DOI | http://dx.doi.org/10.17582/journal.aavs/2022/10.5.1127.1134

ISSN (Online) | 2307-8316

 

 

Copyright: 2022 by the authors. Licensee ResearchersLinks Ltd, England, UK.

This article is an open access article distributed under the terms and conditions of the Creative Commons Attribution (CC BY) license (https://creativecommons.org/licenses/by/4.0/).

Introduction

The difficulties of parthenogenetic embryo production are the low of blastocyst rate (Kuoamo and Kharce, 2015) and the number of inner cell mass (ICM) or quality of blastocysts (Niimura et al., 2002). This certainly affects the formation of parthenogenetic embryonic stem cell (pESC) primary colonies. Some researchers modified the culture system to get a better blastocyst rate and ICM number of blastocysts. Miranda et al. (2016) used a co-culture system to improve the quality and blastocysts rate. Co-culture itself was an embryo culture system that was cultured together with other cell types in the same environment to provide trophic factors that played a role in embryonic development. Contrary to Miranda et al. (2016), Herrick et al. (2017) stated that growth factors which were also produced in the co-culture system was not able to increase the formation of blastocysts and the number of ICM. These conditions indicate that the co-culture system is still being debated among researchers.

A possible chemical compound that can be used to achieve this goal is CHIR99021 (Aparicio et al., 2010; Jeught et al., 2012). This material had been shown to increase the blastocyst rate in bovine embryos (Aparicio et al., 2010). Jeught et al. (2012) stated that CHIR99021 was able to improve the quality of human ICM blastocyst by increasing the expression of the Nanog. The CHIR99021 is a substance that acts as an inhibitor of the glycogen synthase kinase-3 (GSK3) protein. This protein is a serine/threonin protein kinase that is involved in many signaling in cells. Some of them are PI3K/ PTEN/ Akt/ mTORC1, Race/ Raf/ MEK/ ERK, Wnt/ beta-catenin, Hedgehog, Notch and others (McCubrey et al., 2014). This protein affects the development of the embryo by phosphorylation of β-catenin so that it will be degraded (Aparicio et al., 2010). β-catenin is an intracellular protein which affect cell attachment and the process of gene transcription in the Wnt signaling pathway (Valenta et al., 2012). Degradation of β-catenin can disturb the embryo development by inhibition of Wnt gene transcription (Aparicio et al., 2010). CHIR99021 can inhibit the degradation of β-catenin by GSK3 so that it will increase blastocyst rate and quality.

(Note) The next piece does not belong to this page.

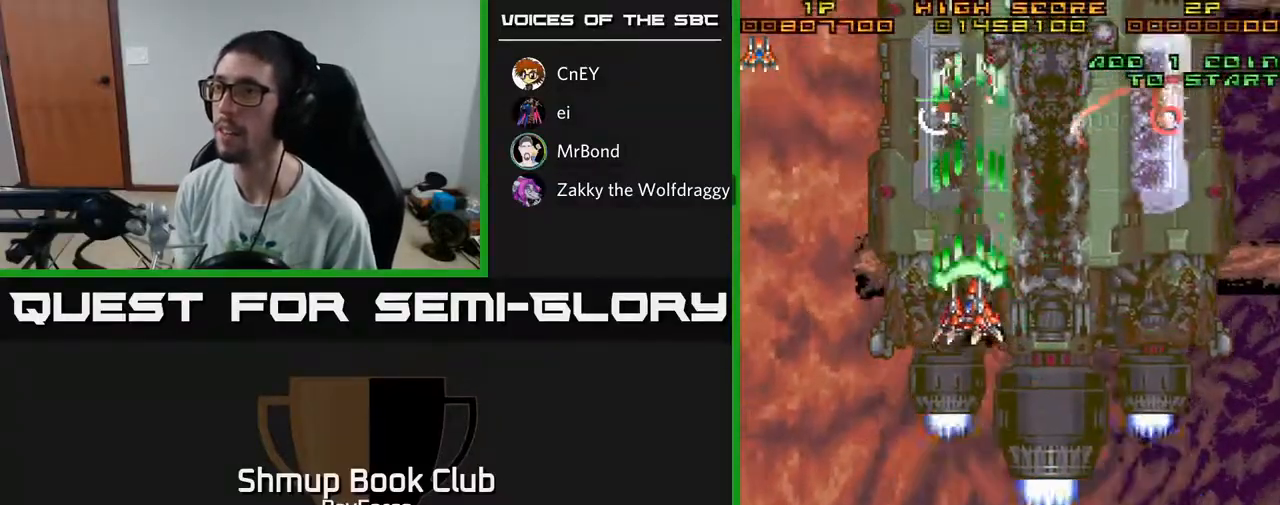
{"buttons": ["A", "X", "DPAD_UP", "DPAD_RIGHT"], "left_stick": "center", "right_stick": "center", "events": [[17, "DPAD_DOWN", "down"], [67, "DPAD_LEFT", "down"], [150, "DPAD_LEFT", "up"], [167, "DPAD_DOWN", "up"], [200, "DPAD_RIGHT", "down"], [200, "DPAD_UP", "down"], [333, "X", "down"]]}
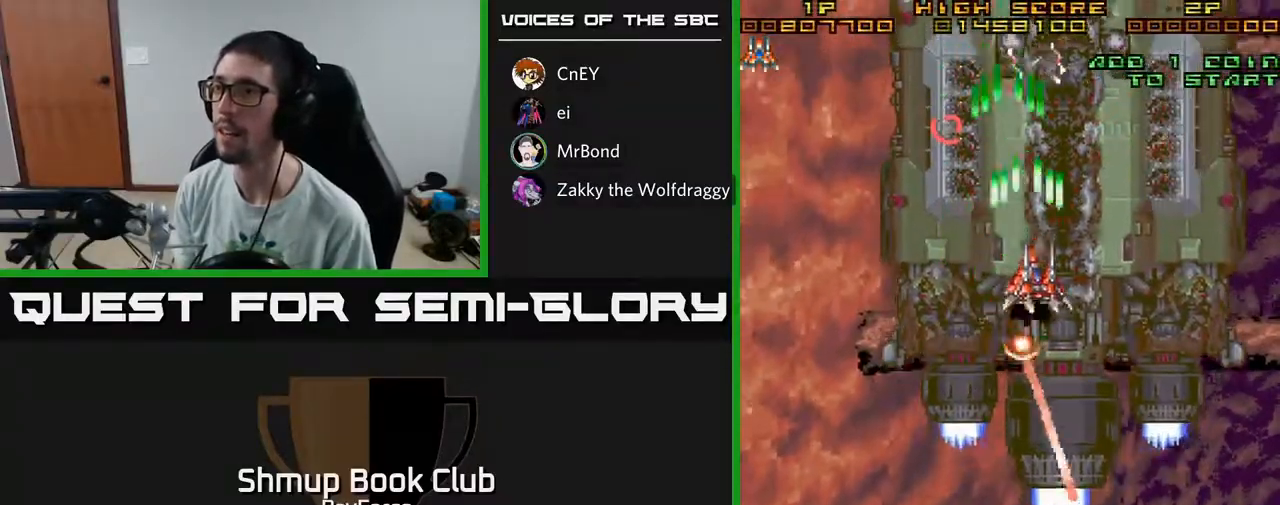
{"buttons": ["A", "DPAD_UP"], "left_stick": "center", "right_stick": "center", "events": [[67, "X", "up"], [200, "DPAD_RIGHT", "up"], [317, "DPAD_LEFT", "down"], [383, "DPAD_LEFT", "up"]]}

The purpose of this study was to significantly increase the blastocyst rate and blastocyst quality of parthenogenetic embryos of mice using CHIR99021 as a source of pESC primary colonies.

Materials and Methods

Ethical approval

This study was approved by the Animal Ethics Commission of the Faculty of Veterinary Medicine, IPB University and was given the animal ethics certificate number 124/ KEH/ SKE/ IV/ 2019.

Research animals

Three months old male and female mice DDY strain were used in this experiment. The mice were kept indoors with a temperature of 22-25 °C, humidity of 70%, and lighting for 12 hours. Mice were given food and water ad libitum. Female mice were injected with pregnant mare serum gonadotrophin (PMSG) (Intervet®) 5 international units (I.U), intraperitoneally. Human chorionic gonadotropin (hCG) (Intervet®) 5 I.U injection was performed 48 hours after PMSG injection, intraperitoneally (Budiono et al., 2018). The superovulated mice were then grouped. The first group was used for parthenogenesis. The second group was used to produce fertilized zygotes by mating with male and female ratio of 1: 1.

Parthenogenesis activation and culture

Superovulated and mated mice were sacrificed 14 hours after HCG injection. Reproductive organs were placed into a petri dish containing Dulbecco’s phosphate buffered saline (DPBS, Sigma-Aldrich®). Cumulus oocyte complex (COC) and zygotes were obtained by tearing up the ampulla of the fallopian tubes. The COC were then placed into hyaluronidase 0.25% (Sigma-Aldrich®) and then incubated at 37 °C for 5 minutes until the cumulus cells stretched, then followed by pipetting (Nagy et al., 2003).

The embryo medium used in the study was a modification of the modified rat 1-cell embryo culture medium (mR1ECM) made by Miyoshi et al. (1995). Modifications were carried out by replacing polyvinyl alcohol with bovine serum albumin (BSA). The activation medium consists of mR1ECM, strontium chloride (SrCl2) 10 mmol/l (Sigma-Aldrich®) and cytokalasin B (cyt B) 0.0005% (Sigma-Aldrich®). Activation was carried out for 6 hours in the incubator at 37°C and 5% CO2 (Murti et al., 2010).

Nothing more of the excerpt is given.